One night last Spring, after my parents had come over for dinner, we discovered a large, heavy-duty cardboard box in our mudroom. My mom, seeking to clear out some space in her own house, had stealthily dumped it at ours.
The box turned out to be full of my old birthday cards, school assignments, certificates, artwork and report cards. It was layered, like an archaeological dig: papers from college on top, then down through the grades, with construction paper and scribbles from pre school on the bottom. I looked at a couple embarrassing essays and poems from college, then put the box away.
I thought of the box again during inservice at the start of this school year, when I kept hearing versions of the same remark from different people, describing Vermont’s switch to proficiency-based assessment:
“We’re changing the way things have been done in schools for 130 years.”
I understand why people say this, to remind us how hard it is to let go of deeply held assumptions and habits of thinking. And it’s true that, with our shift to proficiencies,we are challenging some basic, old-fashioned ideas about learning and assessment– and hopefully replacing them with something more meaningful.

- LISTED RECORDS:

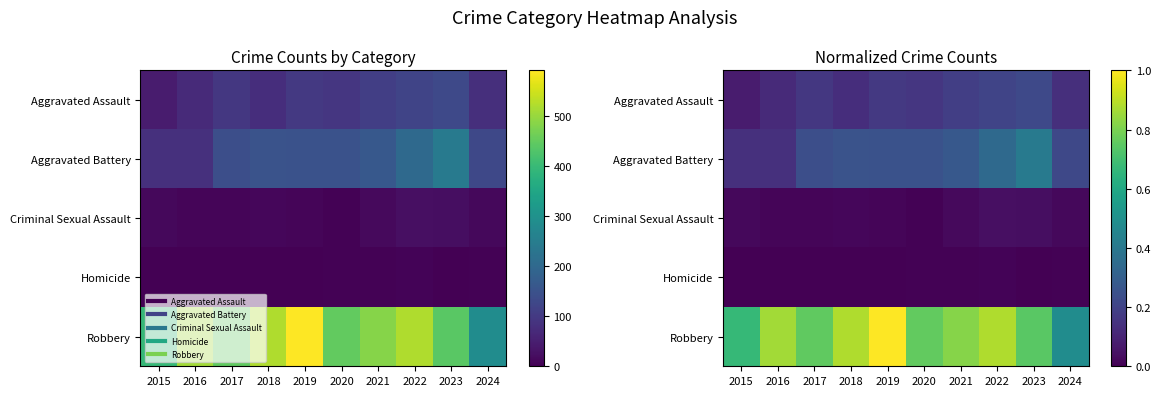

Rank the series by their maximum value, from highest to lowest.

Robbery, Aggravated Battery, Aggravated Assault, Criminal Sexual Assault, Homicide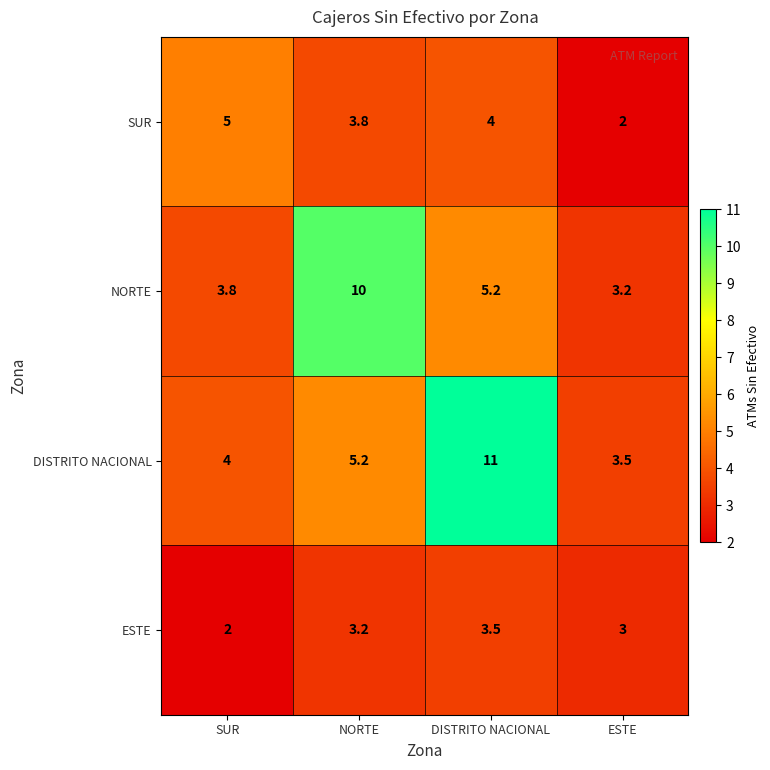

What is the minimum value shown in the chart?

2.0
...
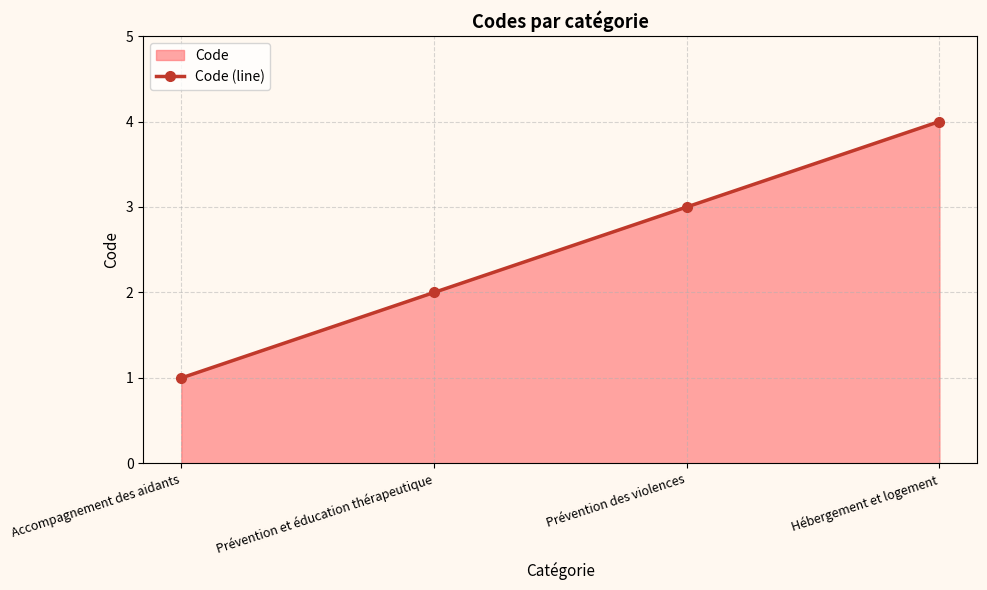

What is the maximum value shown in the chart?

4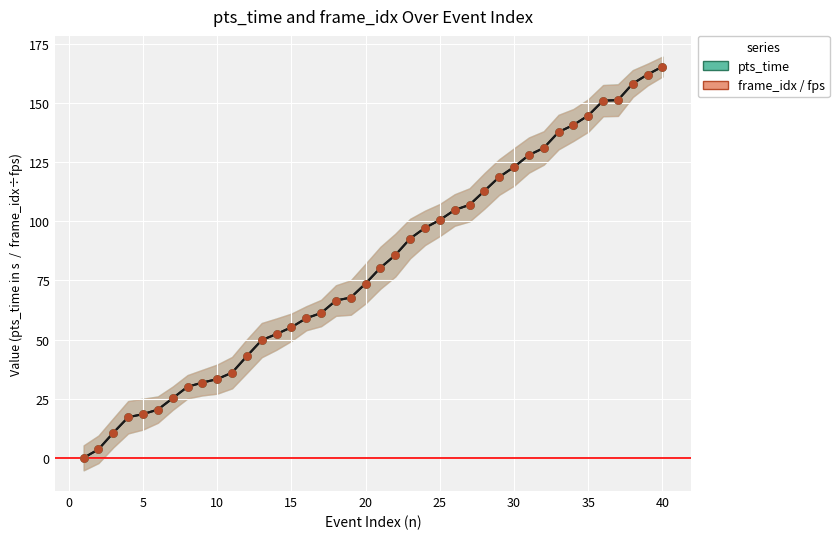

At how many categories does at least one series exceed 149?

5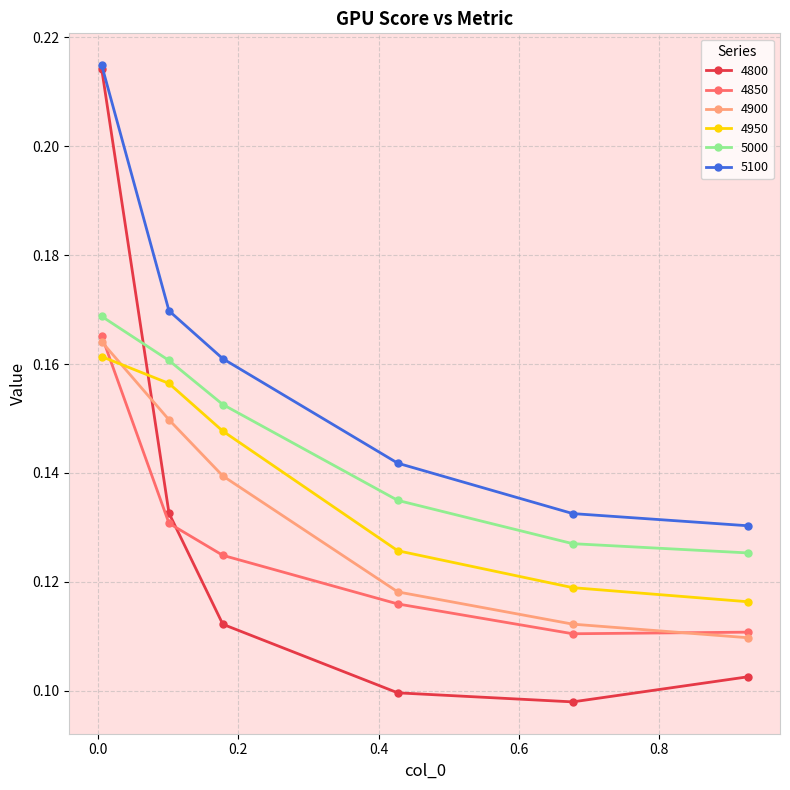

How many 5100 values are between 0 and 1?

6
* * *
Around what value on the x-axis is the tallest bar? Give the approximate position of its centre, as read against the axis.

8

- ABOUT THIS EXERCISE:
Repeat the passage in the essay about the box of old school papers above, starting at "I thought of" and ending at "something more meaningful.".

- REPLY TO THE EXERCISE:
I thought of the box again during inservice at the start of this school year, when I kept hearing versions of the same remark from different people, describing Vermont’s switch to proficiency-based assessment:
“We’re changing the way things have been done in schools for 130 years.”
I understand why people say this, to remind us how hard it is to let go of deeply held assumptions and habits of thinking. And it’s true that, with our shift to proficiencies,we are challenging some basic, old-fashioned ideas about learning and assessment– and hopefully replacing them with something more meaningful.